| Selected text |
# Music Composer from Italy



## Andrea Bonini (Jan 9, 2009)

Hi, 
my name is Andrea Bonini, 27, and I'm a music composer from Italy.
I write music for film, commercials, jingles and tunes for TV.
Sometimes, but very rarely, I do also sound design.
I play piano and guitar; my favourite composers are James Newton Howard, Clint Mansell, Ennio Morricone, John Williams, Gustavo Santaolalla, Danny Elfman. I like different things .
I'm glad to meet you, to meet people with talent that loves to write music for film.
Thank you. Ciao!


----------



## TheoKrueger (Jan 9, 2009)

Hello Andrea! It is a pleasure to meet you and nice to have you here! enjoy your stay


----------



## lux (Jan 10, 2009)

Benvenuto su Vi Control Andrea

Luca


----------



## Frederick Russ (Jan 10, 2009)

Welcome to VI Andrea!


----------



## ALPRAS (Jan 24, 2009)

Hello Andrea! 
I want to be a game/movie songs composer just like you!
I play piano and guitar and I also love your favorite composers!
Im a cmposer since my 10 years (Im 17 right now) and I really want to know all the tips to get this job. Do you think you can give a tip?
Good bye and welcome!


----------

| Dataset excerpt |
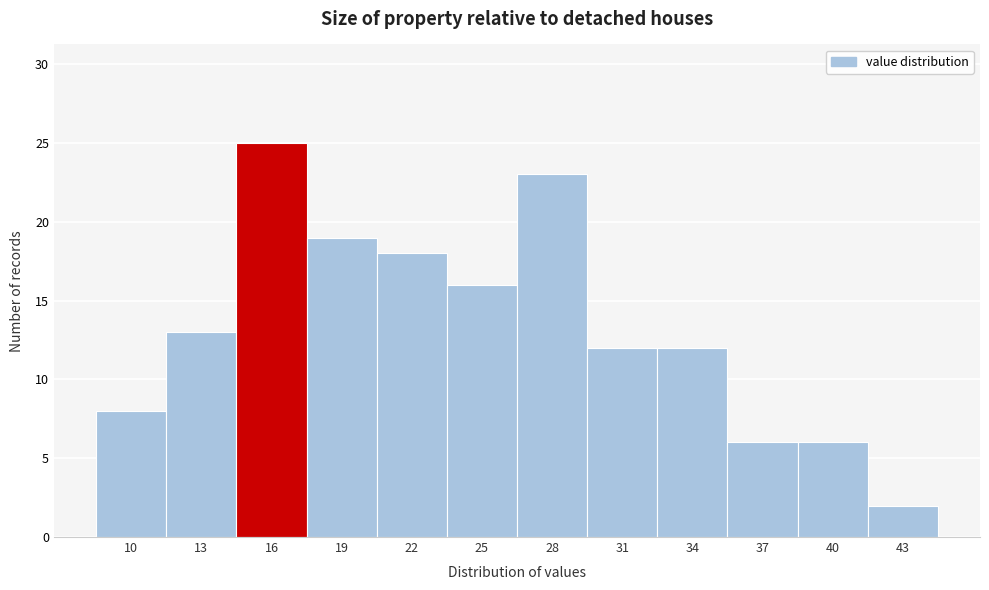

Reading right to left, list all the values displayed in this chart.

43=2	40=6	37=6	34=12	31=12	28=23	25=16	22=18	19=19	16=25	13=13	10=8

| What to do |
Answer these questions about the forum thread above.
1. What age does Andrea Bonini give for himself?
2. Which two instruments does ALPRAS say he plays?
3. On what date did lux post his reply?
The data above have no role in this exercise.

| Solution to this exercise |
1. 27
2. Piano and guitar
3. Jan 10, 2009